■ How to complete this task
In the copy, keep every record exact and leave out all images.

### Exercise data

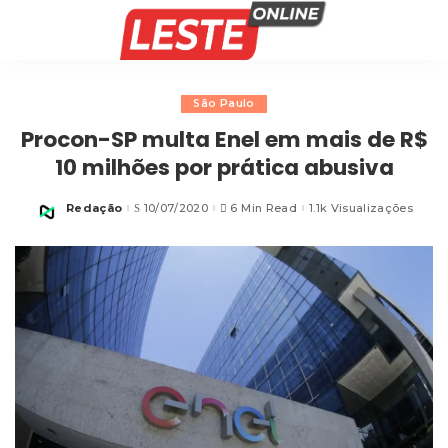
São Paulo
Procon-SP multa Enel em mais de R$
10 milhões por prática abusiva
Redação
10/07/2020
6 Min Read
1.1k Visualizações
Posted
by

######

■ Task solution
São Paulo
Procon-SP multa Enel em mais de R$
10 milhões por prática abusiva
Redação
10/07/2020
6 Min Read
1.1k Visualizações
Posted
by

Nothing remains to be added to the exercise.